I'm trying to create a DataSync task to copy files from EFS to S3, and for this I'm using Terraform. From reading the documentation, it looks like I dont need DataSync agent to do this. Following the guide at https://ystoneman.medium.com/serverless-datasync-from-efs-to-s3-6cb3a7ab85f7, I have created the following
- Security Group. I created this security group, and assigned it to the EC2 config for the datasync source location
resource "aws_security_group" "sg-datasync" {
name = "datasync"
vpc_id = "vpc-sampleVPC"
}
- DataSync Source Location (EFS)
resource "aws_datasync_location_efs" "source_efs" {
efs_file_system_arn = "arn:aws:elasticfilesystem:ap-southeast-2:XXXXX:file-system/fs-6b3f3753"
ec2_config {
security_group_arns = [aws_security_group.sg-datasync.arn]
subnet_arn = "arn:aws:ec2:ap-southeast-2:XXXXX:subnet/subnet-09d919d3b76e9c7f0"
}
}
- DataSync Target Location (S3)
resource "aws_datasync_location_s3" "target_s3" {
s3_bucket_arn = local.s3_arn
subdirectory = "/some_target_folder"
s3_config {
bucket_access_role_arn = local.s3_bucket_role_arn
}
}
- DataSync Task
resource "aws_datasync_task" "sampleTask" {
destination_location_arn = aws_datasync_location_s3.target_s3.arn
name = "sampleTask"
source_location_arn = aws_datasync_location_efs.source_efs.arn
options {
bytes_per_second = -1
}
}
In addition to this, I have created more security related stuffs:
- Security Group rule to allow inbound NFS access from DataSync source location security group (based on what the article says "On your EFS file system mount target’s security group, allow inbound access on port 2049 from the DataSync source location’s security group.")
resource "aws_security_group_rule" "datasync_to_efs" {
type = "ingress"
from_port = 2049
to_port = 2049
protocol = "tcp"
source_security_group_id = aws_security_group.sg-datasync.id
security_group_id = "sg-049fd2c6708c42c20"
}
- Security Group rule to allow all outbound access on all ports to EFS file system's mount target's security group. Again, this is based on the article "On your DataSync source location’s security group, allow all outbound access on all ports to your EFS file system’s mount target’s security group"
resource "aws_security_group_rule" "egress_datasync_to_efs" {
type = "egress"
from_port = 0
to_port = 65535
protocol = "tcp"
source_security_group_id = "sg-049fd2c6708c42c20"
security_group_id = aws_security_group.sg-datasync.id
}
Also note that 'sg-049fd2c6708c42c20' is the EFS file system's mount target security group. At least that is what I think it is, based on the screenshot below (this is taken from the EFS network configuration for fs-6b3f3753):
So with these, I can see the datasync task and locations created successfully. However, when I tried to run the task, I'm getting connection timed out:
"Task failed to access location loc-0bdebcc42541f73e4: x40016: mount.nfs: Connection timed out"

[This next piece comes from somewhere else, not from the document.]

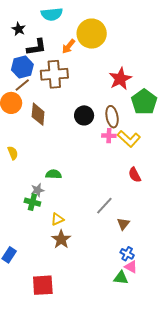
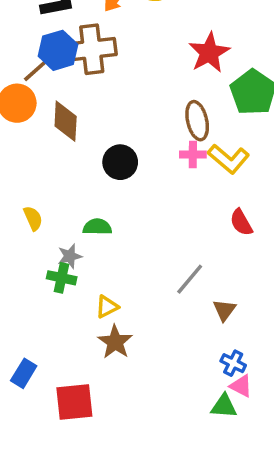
blue hexagon: (22, 67) -> (58, 50), moved
black circle: (84, 115) -> (120, 162), moved
yellow semicircle: (13, 153) -> (33, 218), moved
red square: (43, 285) -> (74, 402), moved

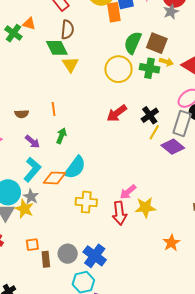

FYI: loc-0bdebcc42541f73e4 is the source location, and I can see from console, that it has the following details:
- Location ID: loc-0bdebcc42541f73e4
- Type: Amazon EFS file system
- Path: /
- File share: fs-6b3f3753
- Subnet: subnet-09d919d3b76e9c7f0
- Security groups: sg-0bb0d7ddb3dec8ca6
sg-0bb0d7ddb3dec8ca6 is the security group 'sg-datasync'. From console, it has no inbound, but it has one outbound rule:
- IP version: -
- Type: All TCP
- Protocol: TCP
- Port range: 0-65535
- Destination: sg-049fd2c6708c42c20
Looking at https://docs.aws.amazon.com/efs/latest/ug/troubleshooting-efs-mounting.html#mount-hangs-fails-timeout, it seems that either I didnt set the EC2 instance or the mount target security groups configuration correctly. My question are:
- Where is the EC2 instance configuration on my terraform above? Is it the aws_datasync_location_efs.source_efs.ec2_config ? My guess is.. AWS will spawn off an EC2 instance temporarily to access the EFS, and it is configured using this block ?
- Assuming no. 1 is correct, that EC2 has been configured using a) security group 'sg-datasync' b) the 'datasync_to_efs' rule has configured the mount target security group (sg-049fd2c6708c42c20) to allow inbound NFS access from the EC2 security group 'sg-datasync'.
Any help / pointer is very much appreciated!